To uprate a 6-Cylinder In-line engine from 123 kW to 165 kW in power and upgrade the emission from Euro-2 to Euro-3 it was required to go for higher peak-firing pressures (PFP). The capability of Engine's Crankshaft to withstand the PFP was increased from 125 bar to 150 bar, maintaining the same cylinder centre distance. A crank-train model was used to achieve the required crankshaft strength for infinite fatigue life. The three aspects of crankshaft design, namely, crank strength, bearing selection, journal-pin lubrication and torsional vibration were considered during the design stage.
The strength to withstand 150 bar PFP was achieved by increasing the crank web-thickness. To maintain the same cylinder centre distance, crankpin and main-journal lengths were reduced. Increased throw stiffness was achieved by increasing the crankpin diameter to improve crankshaft torsional behaviour. Fatigue factor of safety for the webs were calculated as per the FVV (Forschungsvereinigung Verbrennungsmotoren) method. Bearings were modeled as hydrodynamic bearings and the calculations were carried out with Sommerfeld number as per Butenschoen procedure. Torsional vibration calculations were carried out as per the procedure in BICERA (British Internal Combustion Engine Research Association) handbook and the maximum shaft twist was controlled using an appropriate damper.

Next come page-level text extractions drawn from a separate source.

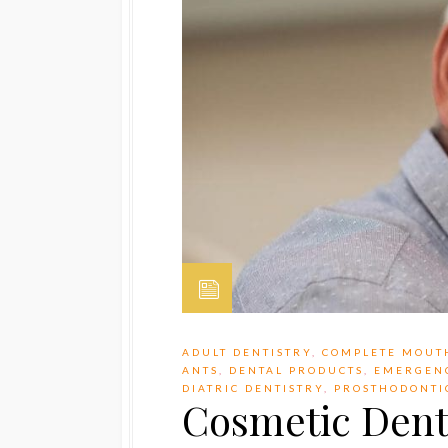
ADULT DENTISTRY
,
COMPLETE MOUT
ANTS
,
DENTAL PRODUCTS
,
EMERGEN
DIATRIC DENTISTRY
,
PROSTHODONTI
Cosmetic Denti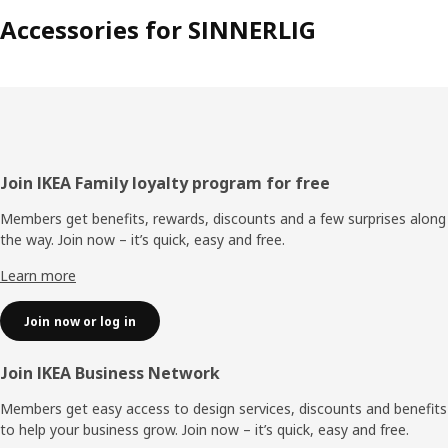
Accessories for SINNERLIG
Footer
Join IKEA Family loyalty program for free
Members get benefits, rewards, discounts and a few surprises along
the way. Join now – it’s quick, easy and free.
Learn more
Join now or log in
Join IKEA Business Network
Members get easy access to design services, discounts and benefits
to help your business grow. Join now – it’s quick, easy and free.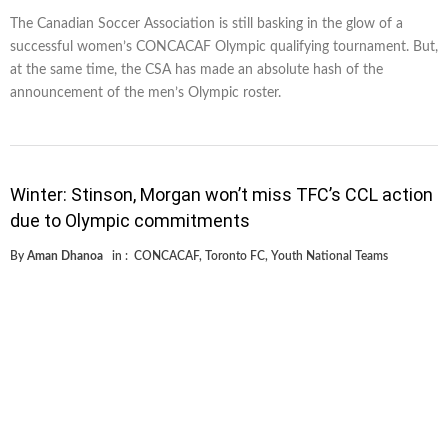
The Canadian Soccer Association is still basking in the glow of a
successful women’s CONCACAF Olympic qualifying tournament. But,
at the same time, the CSA has made an absolute hash of the
announcement of the men’s Olympic roster.
Winter: Stinson, Morgan won’t miss TFC’s CCL action
due to Olympic commitments
By
Aman Dhanoa
in :
CONCACAF
,
Toronto FC
,
Youth National Teams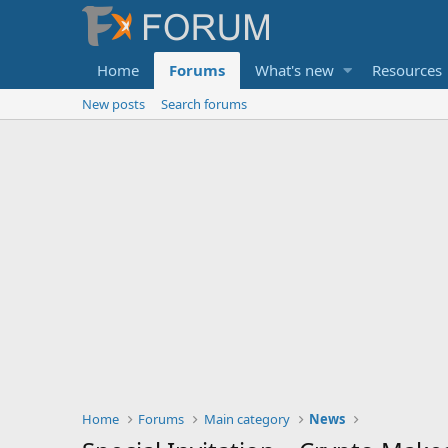
Home
Forums
What's new
Resources
New posts
Search forums
Home
Forums
Main category
News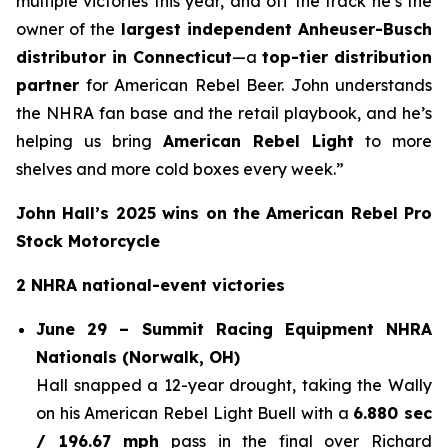
multiple victories this year, and off the track he’s the
owner of the
largest independent Anheuser-Busch
distributor in Connecticut
—a
top-tier distribution
partner
for American Rebel Beer. John understands
the NHRA fan base and the retail playbook, and he’s
helping us bring
American Rebel Light
to more
shelves and more cold boxes every week.”
John Hall’s 2025 wins on the American Rebel Pro
Stock Motorcycle
2 NHRA national-event victories
June 29 – Summit Racing Equipment NHRA
Nationals (Norwalk, OH)
Hall snapped a 12-year drought, taking the Wally
on his American Rebel Light Buell with a
6.880 sec
/ 196.67 mph
pass in the final over Richard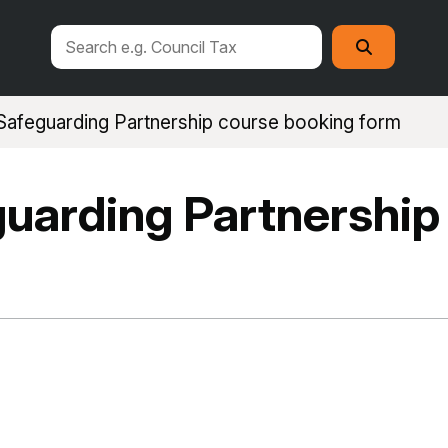
Search
Search
this
site
afeguarding Partnership course booking form
uarding Partnership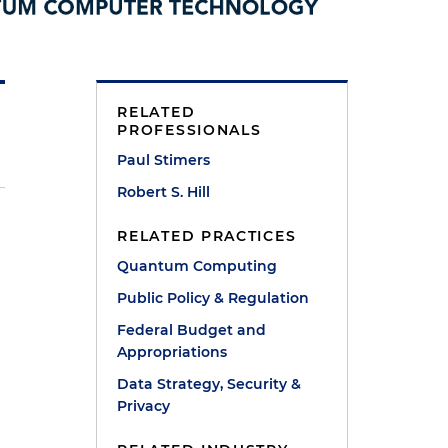
RELATED
PROFESSIONALS
Paul Stimers
Robert S. Hill
RELATED PRACTICES
r
Quantum Computing
Public Policy & Regulation
Federal Budget and
Appropriations
Data Strategy, Security &
Privacy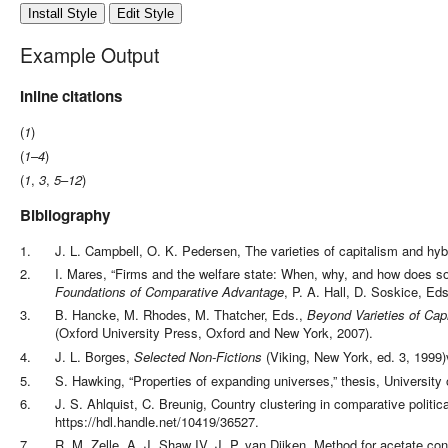
Install Style
Edit Style
Example Output
Inline citations
(
1
)
(
1
–
4
)
(
1
,
3
,
5
–
12
)
Bibliography
1
.
J. L. Campbell, O. K. Pedersen
,
The varieties of capitalism and hy
2
.
I. Mares
,
“Firms and the welfare state: When, why, and how does so
Foundations of Comparative Advantage
,
P. A. Hall, D. Soskice, Eds
3
.
B. Hancke, M. Rhodes, M. Thatcher, Eds.
,
Beyond Varieties of Cap
(
Oxford University Press,
Oxford and New York
,
2007
)
.
4
.
J. L. Borges
,
Selected Non-Fictions
(
Viking,
New York
,
ed.
3
,
1999
)
5
.
S. Hawking
,
“Properties of expanding universes,”
thesis,
University
6
.
J. S. Ahlquist, C. Breunig
,
Country clustering in comparative politi
https://hdl.handle.net/10419/36527
.
7
.
R. M. Zelle, A. J. Shaw IV, J. P. van Dijken
,
Method for acetate con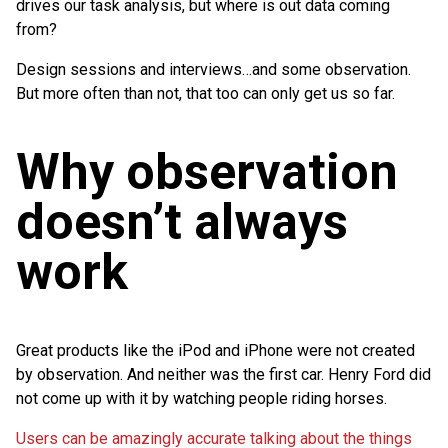
drives our task analysis, but where is out data coming
from?
Design sessions and interviews…and some observation.
But more often than not, that too can only get us so far.
Why observation
doesn’t always
work
Great products like the iPod and iPhone were not created
by observation. And neither was the first car. Henry Ford did
not come up with it by watching people riding horses.
Users can be amazingly accurate talking about the things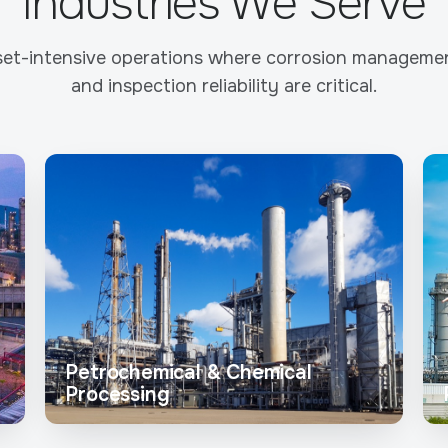
Industries We Serve
et-intensive operations where corrosion management
and inspection reliability are critical.
Petrochemical & Chemical
Processing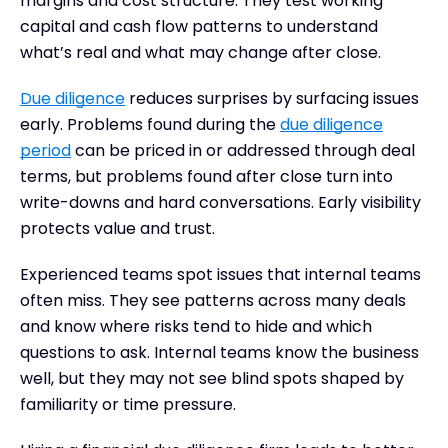
margins and cost structure. They test working
capital and cash flow patterns to understand
what’s real and what may change after close.
Due diligence
reduces surprises by surfacing issues
early. Problems found during the
due diligence
period
can be priced in or addressed through deal
terms, but problems found after close turn into
write-downs and hard conversations. Early visibility
protects value and trust.
Experienced teams spot issues that internal teams
often miss. They see patterns across many deals
and know where risks tend to hide and which
questions to ask. Internal teams know the business
well, but they may not see blind spots shaped by
familiarity or time pressure.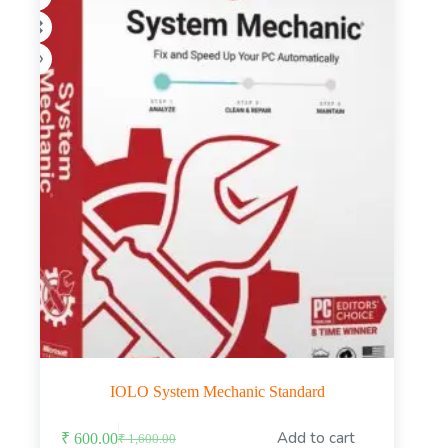
on
the
product
page
IOLO System Mechanic Standard
This
Add to cart
₹
600.00
₹
1,600.00
product
Original
Current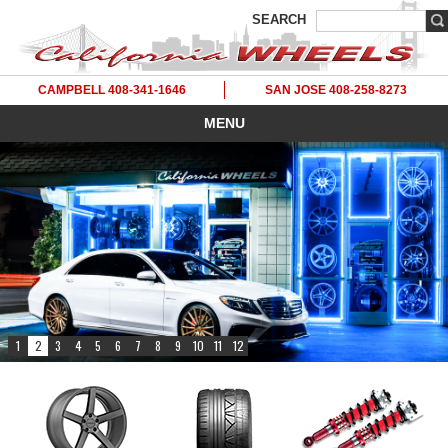
SEARCH
CAMPBELL 408-341-1646
SAN JOSE 408-258-8273
MENU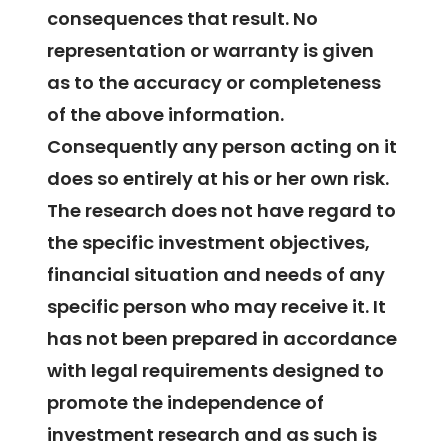
consequences that result. No
representation or warranty is given
as to the accuracy or completeness
of the above information.
Consequently any person acting on it
does so entirely at his or her own risk.
The research does not have regard to
the specific investment objectives,
financial situation and needs of any
specific person who may receive it. It
has not been prepared in accordance
with legal requirements designed to
promote the independence of
investment research and as such is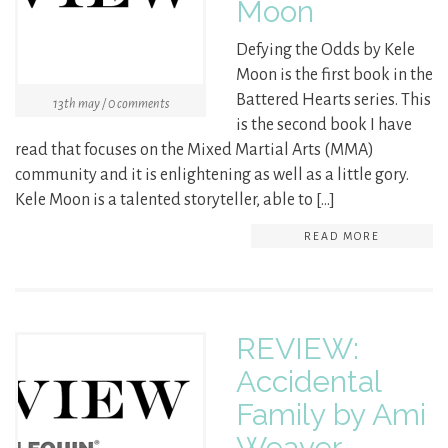
Moon
Defying the Odds by Kele
Moon is the first book in the
Battered Hearts series. This
13th may / 0 comments
is the second book I have
read that focuses on the Mixed Martial Arts (MMA)
community and it is enlightening as well as a little gory.
Kele Moon is a talented storyteller, able to […]
READ MORE
REVIEW:
Accidental
Family by Ami
Weaver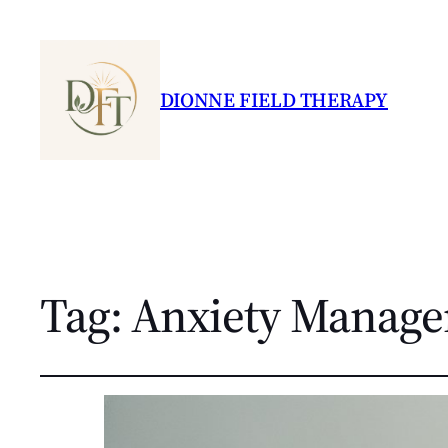
DIONNE FIELD THERAPY
Tag:
Anxiety Manag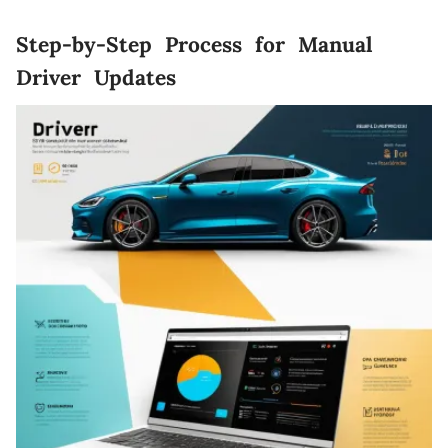
Step-by-Step Process for Manual
Driver Updates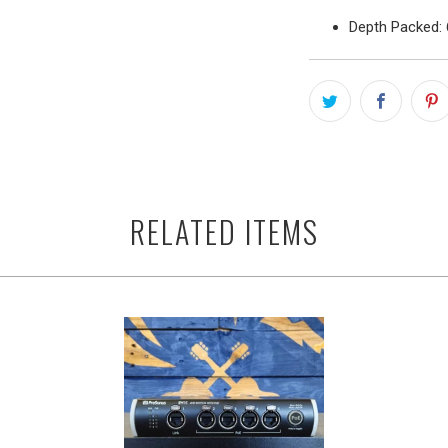
Depth Packed: 
RELATED ITEMS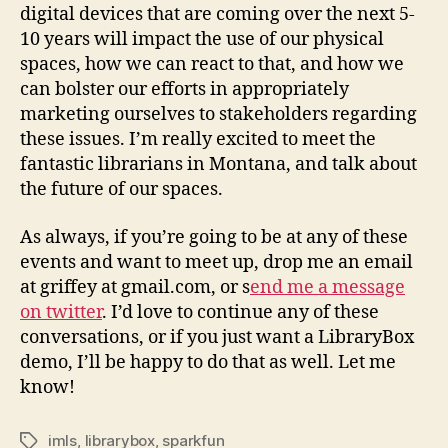
digital devices that are coming over the next 5-
10 years will impact the use of our physical
spaces, how we can react to that, and how we
can bolster our efforts in appropriately
marketing ourselves to stakeholders regarding
these issues. I’m really excited to meet the
fantastic librarians in Montana, and talk about
the future of our spaces.
As always, if you’re going to be at any of these
events and want to meet up, drop me an email
at griffey at gmail.com, or s
end me a message
on twitter
. I’d love to continue any of these
conversations, or if you just want a LibraryBox
demo, I’ll be happy to do that as well. Let me
know!
imls
,
librarybox
,
sparkfun
Tags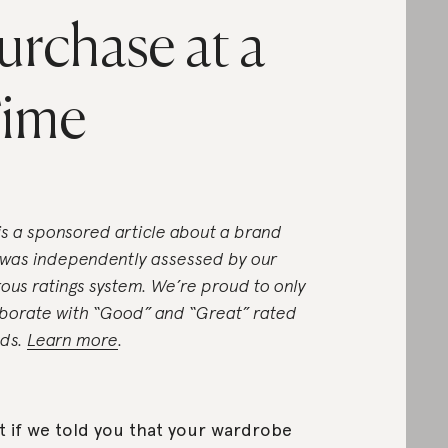
urchase at a
ime
 is a sponsored article about a brand
 was independently assessed by our
rous ratings system. We’re proud to only
aborate with “Good” and “Great” rated
ds.
Learn more
.
 if we told you that your wardrobe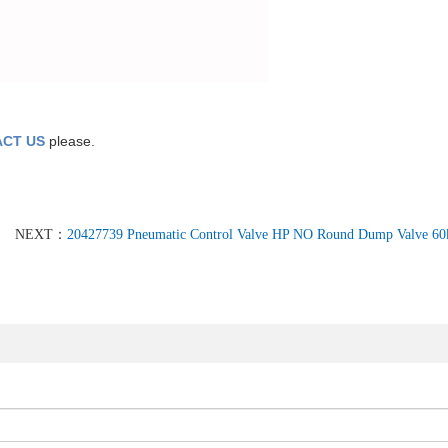
CT US
please.
NEXT：
20427739 Pneumatic Control Valve HP NO Round Dump Valve 60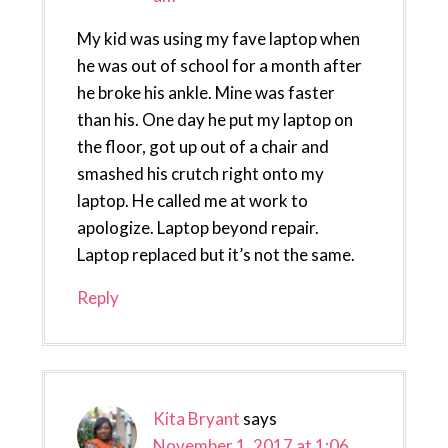
My kid was using my fave laptop when
he was out of school for a month after
he broke his ankle. Mine was faster
than his. One day he put my laptop on
the floor, got up out of a chair and
smashed his crutch right onto my
laptop. He called me at work to
apologize. Laptop beyond repair.
Laptop replaced but it’s not the same.
Reply
Kita Bryant
says
November 1, 2017 at 1:06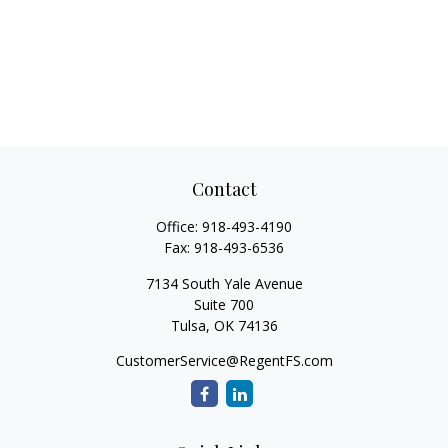
Contact
Office:
918-493-4190
Fax:
918-493-6536
7134 South Yale Avenue
Suite 700
Tulsa,
OK
74136
CustomerService@RegentFS.com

The new crankshaft passed the fatigue test in a test-rig for 150 bar PFP. Crankshaft lubrication and bearing life were validated by an engine endurance cycle to accelerate the failure. Torsional vibration measurement was carried out and the maximum free-end torsional deflection was within 0.2 deg. The results from crank-train simulation agreed well with the experimental results. The new crankshaft design is now in series production and has been proven in field for over a million km.